The researchers have so far unleashed their creation only on Go, chess and Shogi, a Japanese form of chess. Go and Shogi are astronomically complex, and that’s why both games long resisted the “brute-force” algorithms that the IBM team used against Kasparov two decades ago.

Chess, however, had been the preferred test bed for AI for more than a lifetime, figuring in the research of such pioneers as Alan Turing, Claude Shannon, and Herbert Simon. The game appealed because it certainly seemed to involve thinking and because it was neither too hard (like poker) nor too easy (like checkers). Even so, chess turned out to be a hard nut to crack.

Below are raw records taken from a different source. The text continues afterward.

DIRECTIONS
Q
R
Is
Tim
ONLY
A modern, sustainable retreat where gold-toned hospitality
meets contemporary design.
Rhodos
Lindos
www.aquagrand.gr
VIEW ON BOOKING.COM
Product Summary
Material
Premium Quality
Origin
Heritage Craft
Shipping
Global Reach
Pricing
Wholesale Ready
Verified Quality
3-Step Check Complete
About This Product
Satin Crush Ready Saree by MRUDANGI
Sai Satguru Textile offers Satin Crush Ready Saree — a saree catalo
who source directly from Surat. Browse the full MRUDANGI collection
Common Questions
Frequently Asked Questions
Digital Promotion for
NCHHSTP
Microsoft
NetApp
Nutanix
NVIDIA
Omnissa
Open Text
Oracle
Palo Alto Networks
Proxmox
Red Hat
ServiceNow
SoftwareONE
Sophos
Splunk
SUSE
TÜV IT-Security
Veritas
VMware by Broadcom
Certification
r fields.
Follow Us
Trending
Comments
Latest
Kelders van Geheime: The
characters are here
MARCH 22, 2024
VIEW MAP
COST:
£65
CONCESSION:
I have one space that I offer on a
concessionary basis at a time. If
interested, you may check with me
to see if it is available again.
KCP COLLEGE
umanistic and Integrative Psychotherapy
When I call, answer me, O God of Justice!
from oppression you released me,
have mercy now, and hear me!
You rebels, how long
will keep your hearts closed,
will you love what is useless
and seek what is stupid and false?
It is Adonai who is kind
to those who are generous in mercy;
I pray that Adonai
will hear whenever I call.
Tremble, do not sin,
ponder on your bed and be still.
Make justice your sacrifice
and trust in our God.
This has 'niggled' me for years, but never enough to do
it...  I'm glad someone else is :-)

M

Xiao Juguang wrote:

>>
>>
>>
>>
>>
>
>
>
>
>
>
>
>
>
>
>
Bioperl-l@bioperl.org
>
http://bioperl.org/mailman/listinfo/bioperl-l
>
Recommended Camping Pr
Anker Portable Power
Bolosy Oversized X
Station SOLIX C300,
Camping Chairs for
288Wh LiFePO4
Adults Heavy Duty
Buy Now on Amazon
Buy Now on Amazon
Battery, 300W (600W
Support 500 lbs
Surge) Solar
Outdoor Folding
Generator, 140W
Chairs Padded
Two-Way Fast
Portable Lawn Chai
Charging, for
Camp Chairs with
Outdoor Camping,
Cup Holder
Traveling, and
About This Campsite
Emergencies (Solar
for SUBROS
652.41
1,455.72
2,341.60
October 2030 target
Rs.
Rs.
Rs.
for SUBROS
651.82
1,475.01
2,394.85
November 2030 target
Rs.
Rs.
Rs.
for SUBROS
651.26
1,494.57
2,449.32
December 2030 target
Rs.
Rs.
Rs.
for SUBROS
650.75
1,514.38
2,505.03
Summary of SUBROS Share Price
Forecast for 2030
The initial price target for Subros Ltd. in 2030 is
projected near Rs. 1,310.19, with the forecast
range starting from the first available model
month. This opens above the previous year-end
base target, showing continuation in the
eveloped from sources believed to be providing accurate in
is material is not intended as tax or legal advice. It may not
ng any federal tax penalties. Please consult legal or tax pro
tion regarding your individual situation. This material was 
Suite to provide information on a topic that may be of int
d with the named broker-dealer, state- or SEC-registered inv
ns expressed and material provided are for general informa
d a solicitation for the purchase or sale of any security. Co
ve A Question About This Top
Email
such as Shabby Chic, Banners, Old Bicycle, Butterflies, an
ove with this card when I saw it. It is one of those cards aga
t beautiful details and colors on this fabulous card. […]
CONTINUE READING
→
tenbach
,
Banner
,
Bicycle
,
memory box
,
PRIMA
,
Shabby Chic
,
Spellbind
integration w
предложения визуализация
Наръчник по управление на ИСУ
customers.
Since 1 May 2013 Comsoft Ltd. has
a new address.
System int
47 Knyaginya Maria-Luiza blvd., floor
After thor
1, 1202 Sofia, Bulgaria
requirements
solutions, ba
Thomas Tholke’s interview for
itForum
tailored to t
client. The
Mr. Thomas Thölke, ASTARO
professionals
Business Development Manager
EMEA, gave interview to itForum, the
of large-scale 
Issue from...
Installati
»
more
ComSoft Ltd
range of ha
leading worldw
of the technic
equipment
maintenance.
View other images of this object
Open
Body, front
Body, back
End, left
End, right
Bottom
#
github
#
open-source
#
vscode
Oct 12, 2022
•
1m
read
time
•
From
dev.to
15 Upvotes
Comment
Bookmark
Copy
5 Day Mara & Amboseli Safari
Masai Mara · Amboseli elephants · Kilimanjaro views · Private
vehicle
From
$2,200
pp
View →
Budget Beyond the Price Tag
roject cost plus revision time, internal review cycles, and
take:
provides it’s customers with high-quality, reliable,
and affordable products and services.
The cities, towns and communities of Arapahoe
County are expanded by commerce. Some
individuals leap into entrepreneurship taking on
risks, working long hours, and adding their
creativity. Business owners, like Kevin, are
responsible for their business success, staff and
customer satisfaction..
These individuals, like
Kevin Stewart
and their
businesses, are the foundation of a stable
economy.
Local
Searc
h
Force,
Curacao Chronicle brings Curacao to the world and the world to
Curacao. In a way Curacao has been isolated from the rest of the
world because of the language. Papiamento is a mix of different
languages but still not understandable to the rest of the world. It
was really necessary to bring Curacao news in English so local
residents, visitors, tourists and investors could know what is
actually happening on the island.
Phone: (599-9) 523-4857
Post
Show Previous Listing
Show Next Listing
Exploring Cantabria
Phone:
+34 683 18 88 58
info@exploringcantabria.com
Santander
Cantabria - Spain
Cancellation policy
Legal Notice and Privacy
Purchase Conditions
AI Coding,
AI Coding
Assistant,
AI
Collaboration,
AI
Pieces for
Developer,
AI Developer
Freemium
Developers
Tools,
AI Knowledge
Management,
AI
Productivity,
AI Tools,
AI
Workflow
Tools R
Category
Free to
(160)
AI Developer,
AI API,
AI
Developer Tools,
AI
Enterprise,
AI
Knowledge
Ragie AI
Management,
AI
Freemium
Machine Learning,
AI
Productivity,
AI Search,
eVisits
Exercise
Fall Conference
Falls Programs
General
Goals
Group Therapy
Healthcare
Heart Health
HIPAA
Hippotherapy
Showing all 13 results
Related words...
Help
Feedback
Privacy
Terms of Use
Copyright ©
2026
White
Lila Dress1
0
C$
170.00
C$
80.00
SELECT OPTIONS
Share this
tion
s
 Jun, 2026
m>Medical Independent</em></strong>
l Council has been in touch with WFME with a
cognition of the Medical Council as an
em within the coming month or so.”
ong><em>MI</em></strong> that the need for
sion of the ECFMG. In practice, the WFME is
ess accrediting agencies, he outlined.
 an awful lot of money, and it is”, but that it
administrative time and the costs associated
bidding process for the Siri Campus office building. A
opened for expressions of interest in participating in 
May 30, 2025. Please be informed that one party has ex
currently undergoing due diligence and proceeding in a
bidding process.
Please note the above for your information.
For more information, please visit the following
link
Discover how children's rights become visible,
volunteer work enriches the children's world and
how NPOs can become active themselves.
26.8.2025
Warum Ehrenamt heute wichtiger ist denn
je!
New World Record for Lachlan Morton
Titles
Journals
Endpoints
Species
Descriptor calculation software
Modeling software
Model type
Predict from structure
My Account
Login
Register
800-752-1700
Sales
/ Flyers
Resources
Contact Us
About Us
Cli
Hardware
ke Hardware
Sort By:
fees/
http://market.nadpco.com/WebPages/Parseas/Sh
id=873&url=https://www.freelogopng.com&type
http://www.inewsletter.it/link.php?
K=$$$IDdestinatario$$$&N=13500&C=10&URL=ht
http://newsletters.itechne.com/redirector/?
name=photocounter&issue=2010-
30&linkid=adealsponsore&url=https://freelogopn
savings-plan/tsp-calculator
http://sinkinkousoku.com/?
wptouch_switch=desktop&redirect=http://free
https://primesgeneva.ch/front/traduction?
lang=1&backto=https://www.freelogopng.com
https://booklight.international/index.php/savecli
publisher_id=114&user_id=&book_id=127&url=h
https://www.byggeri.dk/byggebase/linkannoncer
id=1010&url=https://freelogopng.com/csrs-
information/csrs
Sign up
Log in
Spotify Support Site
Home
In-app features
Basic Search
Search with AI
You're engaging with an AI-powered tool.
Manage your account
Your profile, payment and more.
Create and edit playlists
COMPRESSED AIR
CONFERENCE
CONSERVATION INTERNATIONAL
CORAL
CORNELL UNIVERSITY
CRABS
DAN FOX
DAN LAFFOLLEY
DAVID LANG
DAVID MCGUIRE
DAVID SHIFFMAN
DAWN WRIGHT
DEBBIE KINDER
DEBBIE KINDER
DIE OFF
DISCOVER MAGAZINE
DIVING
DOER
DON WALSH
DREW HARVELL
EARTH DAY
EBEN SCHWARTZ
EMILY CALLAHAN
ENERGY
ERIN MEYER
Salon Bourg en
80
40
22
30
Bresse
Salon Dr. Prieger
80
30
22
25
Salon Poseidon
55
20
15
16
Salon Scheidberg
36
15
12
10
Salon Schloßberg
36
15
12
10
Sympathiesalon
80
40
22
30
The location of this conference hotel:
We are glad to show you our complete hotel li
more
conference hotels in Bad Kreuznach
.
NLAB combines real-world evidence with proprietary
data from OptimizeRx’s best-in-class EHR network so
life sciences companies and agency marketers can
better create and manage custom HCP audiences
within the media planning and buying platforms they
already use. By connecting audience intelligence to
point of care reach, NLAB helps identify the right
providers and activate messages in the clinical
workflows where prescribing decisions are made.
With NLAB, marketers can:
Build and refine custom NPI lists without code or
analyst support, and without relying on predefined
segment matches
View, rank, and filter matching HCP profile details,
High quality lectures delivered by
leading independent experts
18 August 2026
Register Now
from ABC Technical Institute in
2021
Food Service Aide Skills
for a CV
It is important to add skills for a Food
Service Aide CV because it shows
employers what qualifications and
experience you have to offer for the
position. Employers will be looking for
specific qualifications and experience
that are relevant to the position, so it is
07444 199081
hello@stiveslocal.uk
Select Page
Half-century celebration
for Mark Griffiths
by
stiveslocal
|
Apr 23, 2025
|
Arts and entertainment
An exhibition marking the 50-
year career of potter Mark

In 1957 Simon famously predicted that a machine would outplay the world chess champion “within 10 years,” and later he was gently mocked for being decades off the mark. But he complained that critics of AI dismissed all new advances as mere parlor tricks.

”That’s because they define thinking as that which computers can’t yet do,” Simon told me, back in 1998. “They keep raising the bar.” He died three years later, but at least he lived to see Deep Blue’s victory over Kasparov.

Problems in life rarely come with all the information needed for their solution. That’s why an AI that can master any game of imperfect information might find application way beyond gaming, say in financial modeling, even war. A self-driving car equipped with such an AI might finally conquer the roads, producing wild success for whichever company first perfects the idea.

Maybe it’ll be Waymo, a branch of Alphabet and thus a sibling to DeepMind.